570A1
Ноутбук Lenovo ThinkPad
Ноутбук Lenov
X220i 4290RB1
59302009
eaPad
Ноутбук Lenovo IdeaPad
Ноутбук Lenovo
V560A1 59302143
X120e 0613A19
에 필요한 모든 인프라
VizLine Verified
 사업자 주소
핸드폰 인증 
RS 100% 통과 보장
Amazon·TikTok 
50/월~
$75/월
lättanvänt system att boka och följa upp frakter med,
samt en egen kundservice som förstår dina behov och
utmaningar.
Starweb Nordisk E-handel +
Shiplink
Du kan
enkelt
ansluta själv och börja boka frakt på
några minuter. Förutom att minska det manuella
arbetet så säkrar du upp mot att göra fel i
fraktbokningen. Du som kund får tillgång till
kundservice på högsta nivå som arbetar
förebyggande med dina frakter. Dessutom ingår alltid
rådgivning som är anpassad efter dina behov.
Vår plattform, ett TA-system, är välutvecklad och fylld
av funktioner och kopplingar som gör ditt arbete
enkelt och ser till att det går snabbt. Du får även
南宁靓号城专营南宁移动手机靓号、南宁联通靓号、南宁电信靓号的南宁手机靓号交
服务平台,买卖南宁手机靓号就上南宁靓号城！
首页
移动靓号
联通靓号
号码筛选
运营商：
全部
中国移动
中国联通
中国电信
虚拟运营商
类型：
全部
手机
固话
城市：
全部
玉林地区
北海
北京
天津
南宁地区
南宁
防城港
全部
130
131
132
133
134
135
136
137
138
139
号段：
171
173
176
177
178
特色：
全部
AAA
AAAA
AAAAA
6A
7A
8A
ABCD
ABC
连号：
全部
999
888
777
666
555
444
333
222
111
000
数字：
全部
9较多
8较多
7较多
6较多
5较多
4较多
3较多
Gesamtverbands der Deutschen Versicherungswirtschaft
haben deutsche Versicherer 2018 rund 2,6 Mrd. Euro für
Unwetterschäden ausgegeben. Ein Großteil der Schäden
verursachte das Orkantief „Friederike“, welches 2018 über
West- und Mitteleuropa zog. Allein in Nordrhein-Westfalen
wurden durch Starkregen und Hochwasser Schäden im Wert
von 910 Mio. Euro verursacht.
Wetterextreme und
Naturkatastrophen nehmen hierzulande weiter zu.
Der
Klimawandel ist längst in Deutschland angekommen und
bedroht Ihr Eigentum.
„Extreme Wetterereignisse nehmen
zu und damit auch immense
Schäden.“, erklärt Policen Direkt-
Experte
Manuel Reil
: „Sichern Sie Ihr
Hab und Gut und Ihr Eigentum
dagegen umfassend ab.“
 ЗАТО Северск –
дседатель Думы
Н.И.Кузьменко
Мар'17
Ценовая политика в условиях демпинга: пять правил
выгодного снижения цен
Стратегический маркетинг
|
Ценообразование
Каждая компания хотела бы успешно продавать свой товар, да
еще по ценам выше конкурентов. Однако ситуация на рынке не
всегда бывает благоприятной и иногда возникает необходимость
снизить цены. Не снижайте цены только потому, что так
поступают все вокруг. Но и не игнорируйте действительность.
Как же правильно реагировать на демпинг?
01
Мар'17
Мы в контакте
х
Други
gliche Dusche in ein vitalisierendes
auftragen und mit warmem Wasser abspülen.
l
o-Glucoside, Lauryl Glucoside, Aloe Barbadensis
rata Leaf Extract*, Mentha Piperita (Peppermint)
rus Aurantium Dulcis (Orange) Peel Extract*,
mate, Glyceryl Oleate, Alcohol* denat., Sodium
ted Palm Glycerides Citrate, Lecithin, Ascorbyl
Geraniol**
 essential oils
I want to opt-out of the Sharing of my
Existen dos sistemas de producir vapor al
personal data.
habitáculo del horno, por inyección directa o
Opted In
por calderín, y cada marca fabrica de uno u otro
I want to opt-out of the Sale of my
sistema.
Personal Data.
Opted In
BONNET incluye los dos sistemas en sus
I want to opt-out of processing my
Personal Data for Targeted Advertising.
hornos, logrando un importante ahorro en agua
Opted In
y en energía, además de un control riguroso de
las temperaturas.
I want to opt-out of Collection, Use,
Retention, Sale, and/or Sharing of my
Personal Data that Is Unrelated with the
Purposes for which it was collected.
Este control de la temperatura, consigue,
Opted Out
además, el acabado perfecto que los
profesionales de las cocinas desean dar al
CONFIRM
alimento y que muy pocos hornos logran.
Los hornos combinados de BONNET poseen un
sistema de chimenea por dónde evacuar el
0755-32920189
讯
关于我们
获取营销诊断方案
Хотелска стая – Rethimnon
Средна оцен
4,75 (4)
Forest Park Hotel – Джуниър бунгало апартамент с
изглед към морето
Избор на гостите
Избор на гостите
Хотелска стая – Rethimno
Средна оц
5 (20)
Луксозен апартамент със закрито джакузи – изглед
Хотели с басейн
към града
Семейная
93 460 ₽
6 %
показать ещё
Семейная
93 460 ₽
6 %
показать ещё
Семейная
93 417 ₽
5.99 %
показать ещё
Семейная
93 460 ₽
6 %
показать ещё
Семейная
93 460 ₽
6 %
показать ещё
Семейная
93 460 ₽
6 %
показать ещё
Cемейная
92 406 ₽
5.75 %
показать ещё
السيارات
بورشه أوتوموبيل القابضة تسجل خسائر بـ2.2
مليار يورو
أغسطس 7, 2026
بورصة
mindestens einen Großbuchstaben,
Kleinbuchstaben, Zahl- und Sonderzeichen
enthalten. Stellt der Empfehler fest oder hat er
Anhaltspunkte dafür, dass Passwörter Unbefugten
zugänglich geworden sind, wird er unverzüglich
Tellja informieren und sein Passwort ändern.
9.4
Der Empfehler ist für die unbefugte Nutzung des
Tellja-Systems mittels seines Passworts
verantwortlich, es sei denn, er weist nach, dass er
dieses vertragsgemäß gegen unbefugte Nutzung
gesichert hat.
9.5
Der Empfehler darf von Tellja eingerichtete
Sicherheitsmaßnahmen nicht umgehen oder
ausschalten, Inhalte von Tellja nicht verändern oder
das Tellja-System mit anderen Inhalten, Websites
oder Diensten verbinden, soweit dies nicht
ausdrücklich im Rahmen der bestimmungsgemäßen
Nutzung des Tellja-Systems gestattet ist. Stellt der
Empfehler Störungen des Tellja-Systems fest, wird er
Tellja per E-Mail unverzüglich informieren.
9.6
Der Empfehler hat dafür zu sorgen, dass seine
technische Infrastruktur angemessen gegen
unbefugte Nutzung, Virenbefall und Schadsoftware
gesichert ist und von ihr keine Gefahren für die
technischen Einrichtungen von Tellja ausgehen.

+ + + + +

■ **What you are asked to do**: Exactly as written, give the records again.

■ **Answer to this problem**:
570A1
Ноутбук Lenovo ThinkPad
Ноутбук Lenov
X220i 4290RB1
59302009
eaPad
Ноутбук Lenovo IdeaPad
Ноутбук Lenovo
V560A1 59302143
X120e 0613A19
에 필요한 모든 인프라
VizLine Verified
 사업자 주소
핸드폰 인증 
RS 100% 통과 보장
Amazon·TikTok 
50/월~
$75/월
lättanvänt system att boka och följa upp frakter med,
samt en egen kundservice som förstår dina behov och
utmaningar.
Starweb Nordisk E-handel +
Shiplink
Du kan
enkelt
ansluta själv och börja boka frakt på
några minuter. Förutom att minska det manuella
arbetet så säkrar du upp mot att göra fel i
fraktbokningen. Du som kund får tillgång till
kundservice på högsta nivå som arbetar
förebyggande med dina frakter. Dessutom ingår alltid
rådgivning som är anpassad efter dina behov.
Vår plattform, ett TA-system, är välutvecklad och fylld
av funktioner och kopplingar som gör ditt arbete
enkelt och ser till att det går snabbt. Du får även
南宁靓号城专营南宁移动手机靓号、南宁联通靓号、南宁电信靓号的南宁手机靓号交
服务平台,买卖南宁手机靓号就上南宁靓号城！
首页
移动靓号
联通靓号
号码筛选
运营商：
全部
中国移动
中国联通
中国电信
虚拟运营商
类型：
全部
手机
固话
城市：
全部
玉林地区
北海
北京
天津
南宁地区
南宁
防城港
全部
130
131
132
133
134
135
136
137
138
139
号段：
171
173
176
177
178
特色：
全部
AAA
AAAA
AAAAA
6A
7A
8A
ABCD
ABC
连号：
全部
999
888
777
666
555
444
333
222
111
000
数字：
全部
9较多
8较多
7较多
6较多
5较多
4较多
3较多
Gesamtverbands der Deutschen Versicherungswirtschaft
haben deutsche Versicherer 2018 rund 2,6 Mrd. Euro für
Unwetterschäden ausgegeben. Ein Großteil der Schäden
verursachte das Orkantief „Friederike“, welches 2018 über
West- und Mitteleuropa zog. Allein in Nordrhein-Westfalen
wurden durch Starkregen und Hochwasser Schäden im Wert
von 910 Mio. Euro verursacht.
Wetterextreme und
Naturkatastrophen nehmen hierzulande weiter zu.
Der
Klimawandel ist längst in Deutschland angekommen und
bedroht Ihr Eigentum.
„Extreme Wetterereignisse nehmen
zu und damit auch immense
Schäden.“, erklärt Policen Direkt-
Experte
Manuel Reil
: „Sichern Sie Ihr
Hab und Gut und Ihr Eigentum
dagegen umfassend ab.“
 ЗАТО Северск –
дседатель Думы
Н.И.Кузьменко
Мар'17
Ценовая политика в условиях демпинга: пять правил
выгодного снижения цен
Стратегический маркетинг
|
Ценообразование
Каждая компания хотела бы успешно продавать свой товар, да
еще по ценам выше конкурентов. Однако ситуация на рынке не
всегда бывает благоприятной и иногда возникает необходимость
снизить цены. Не снижайте цены только потому, что так
поступают все вокруг. Но и не игнорируйте действительность.
Как же правильно реагировать на демпинг?
01
Мар'17
Мы в контакте
х
Други
gliche Dusche in ein vitalisierendes
auftragen und mit warmem Wasser abspülen.
l
o-Glucoside, Lauryl Glucoside, Aloe Barbadensis
rata Leaf Extract*, Mentha Piperita (Peppermint)
rus Aurantium Dulcis (Orange) Peel Extract*,
mate, Glyceryl Oleate, Alcohol* denat., Sodium
ted Palm Glycerides Citrate, Lecithin, Ascorbyl
Geraniol**
 essential oils
I want to opt-out of the Sharing of my
Existen dos sistemas de producir vapor al
personal data.
habitáculo del horno, por inyección directa o
Opted In
por calderín, y cada marca fabrica de uno u otro
I want to opt-out of the Sale of my
sistema.
Personal Data.
Opted In
BONNET incluye los dos sistemas en sus
I want to opt-out of processing my
Personal Data for Targeted Advertising.
hornos, logrando un importante ahorro en agua
Opted In
y en energía, además de un control riguroso de
las temperaturas.
I want to opt-out of Collection, Use,
Retention, Sale, and/or Sharing of my
Personal Data that Is Unrelated with the
Purposes for which it was collected.
Este control de la temperatura, consigue,
Opted Out
además, el acabado perfecto que los
profesionales de las cocinas desean dar al
CONFIRM
alimento y que muy pocos hornos logran.
Los hornos combinados de BONNET poseen un
sistema de chimenea por dónde evacuar el
0755-32920189
讯
关于我们
获取营销诊断方案
Хотелска стая – Rethimnon
Средна оцен
4,75 (4)
Forest Park Hotel – Джуниър бунгало апартамент с
изглед към морето
Избор на гостите
Избор на гостите
Хотелска стая – Rethimno
Средна оц
5 (20)
Луксозен апартамент със закрито джакузи – изглед
Хотели с басейн
към града
Семейная
93 460 ₽
6 %
показать ещё
Семейная
93 460 ₽
6 %
показать ещё
Семейная
93 417 ₽
5.99 %
показать ещё
Семейная
93 460 ₽
6 %
показать ещё
Семейная
93 460 ₽
6 %
показать ещё
Семейная
93 460 ₽
6 %
показать ещё
Cемейная
92 406 ₽
5.75 %
показать ещё
السيارات
بورشه أوتوموبيل القابضة تسجل خسائر بـ2.2
مليار يورو
أغسطس 7, 2026
بورصة
mindestens einen Großbuchstaben,
Kleinbuchstaben, Zahl- und Sonderzeichen
enthalten. Stellt der Empfehler fest oder hat er
Anhaltspunkte dafür, dass Passwörter Unbefugten
zugänglich geworden sind, wird er unverzüglich
Tellja informieren und sein Passwort ändern.
9.4
Der Empfehler ist für die unbefugte Nutzung des
Tellja-Systems mittels seines Passworts
verantwortlich, es sei denn, er weist nach, dass er
dieses vertragsgemäß gegen unbefugte Nutzung
gesichert hat.
9.5
Der Empfehler darf von Tellja eingerichtete
Sicherheitsmaßnahmen nicht umgehen oder
ausschalten, Inhalte von Tellja nicht verändern oder
das Tellja-System mit anderen Inhalten, Websites
oder Diensten verbinden, soweit dies nicht
ausdrücklich im Rahmen der bestimmungsgemäßen
Nutzung des Tellja-Systems gestattet ist. Stellt der
Empfehler Störungen des Tellja-Systems fest, wird er
Tellja per E-Mail unverzüglich informieren.
9.6
Der Empfehler hat dafür zu sorgen, dass seine
technische Infrastruktur angemessen gegen
unbefugte Nutzung, Virenbefall und Schadsoftware
gesichert ist und von ihr keine Gefahren für die
technischen Einrichtungen von Tellja ausgehen.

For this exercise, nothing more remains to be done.